Uncertainty exists in all branches of science and engineering. Accordingly, in recent reports and initiatives on scientific computing, uncertainty quantification (UQ) has been recognized as a critical element necessary for continued advancement in prediction science, life-cycle design, and societal sustainability.
The topic of uncertainty, in general, remains rather nebulous and susceptible to philosophical arguments. Significant progress has been made in recent years within a subset of related problems in science and engineering, namely those for which the behavior can be suitably modeled with conservation or variational laws containing stochastic coefficients.
Also in recent years, there has been an increasing awareness of complexity as an essential theoretical challenge in many problems of great societal relevance the hallmarks of which are interacting phenomena, nonlinearities and emergent behavior.

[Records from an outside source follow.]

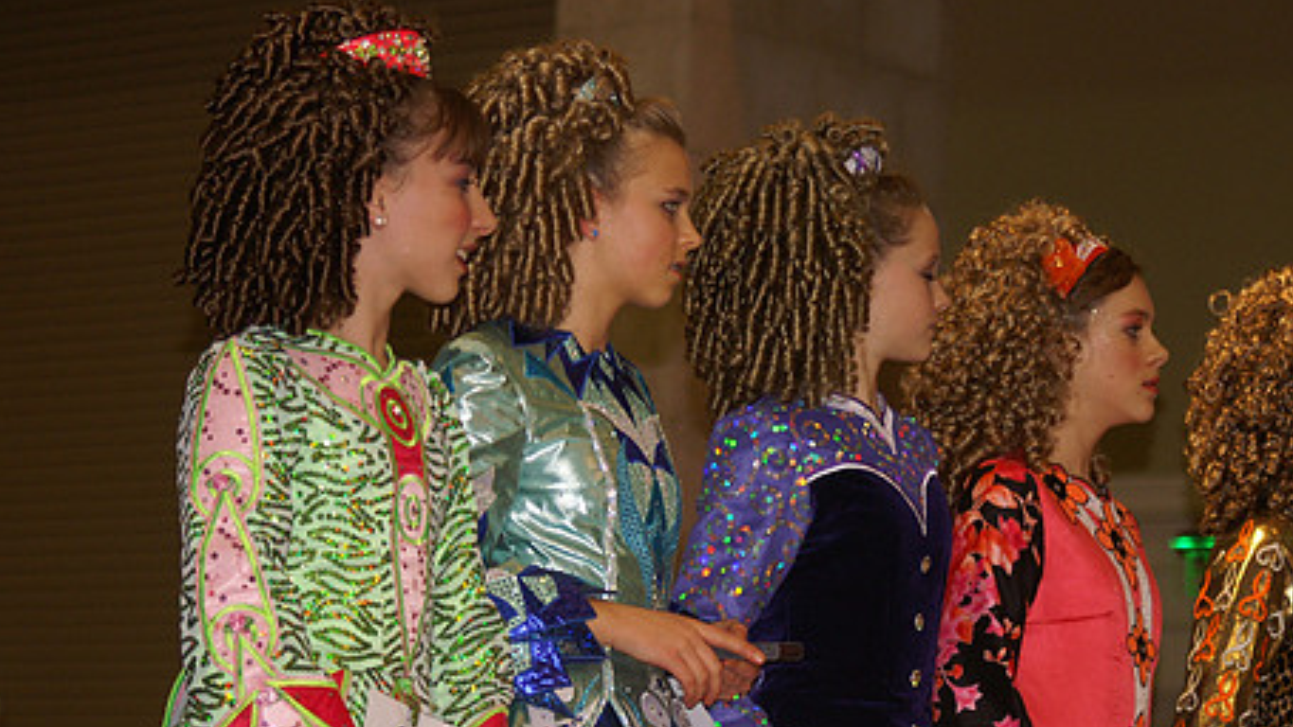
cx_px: 733
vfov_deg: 8.7
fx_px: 4800
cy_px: 491
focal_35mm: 140
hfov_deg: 15.3
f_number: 4
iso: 400
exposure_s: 1/125
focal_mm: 70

Network Science has been developing in response to these challenges and has gained both in mathematical maturity and scope of applicability. In turn, developments in network science have spurred significant research activity in computational social sciences and in particular social networks.
This Workshop on Opportunities and Challenges in Uncertainty Quantification for Complex Interacting Systems, will provide a forum where issues of uncertainty quantification and model validation in predictive science will be addressed. The Workshop will bring together leading scientists from physics-based modeling, network science and social networks to explore the fundamental similarities and differences in the challenges facing them. Challenges and opportunities will be identified and a community of researchers and collaborators seeded.
Challenges with characterizing and propagating uncertainty, and validating predictions permeate network science in general and social networks in particular. Metrics for validation and mathematical constructs that are useful for describing uncertainties are lacking, together with a practical interpretation of uncertainty and predictability. It is widely believed that challenges in the verification and validation of network science and social networks presents a serious impediment to the utility of these methodologies as incisive tools for decision support and societal well-being.
The Workshop will revolve around survey lectures and break-out sessions and will culminate in a report that summarizes participants perspective on challenges and opportunities in developing a rational path forward for Uncertainty Quantification and Model Validation in the context of complex interacting systems.
The Workshop will be chaired by Roger Ghanem and Demetri Spanos of USC, and will be hosted in the Davidson Center on the Campus of the University of Southern California.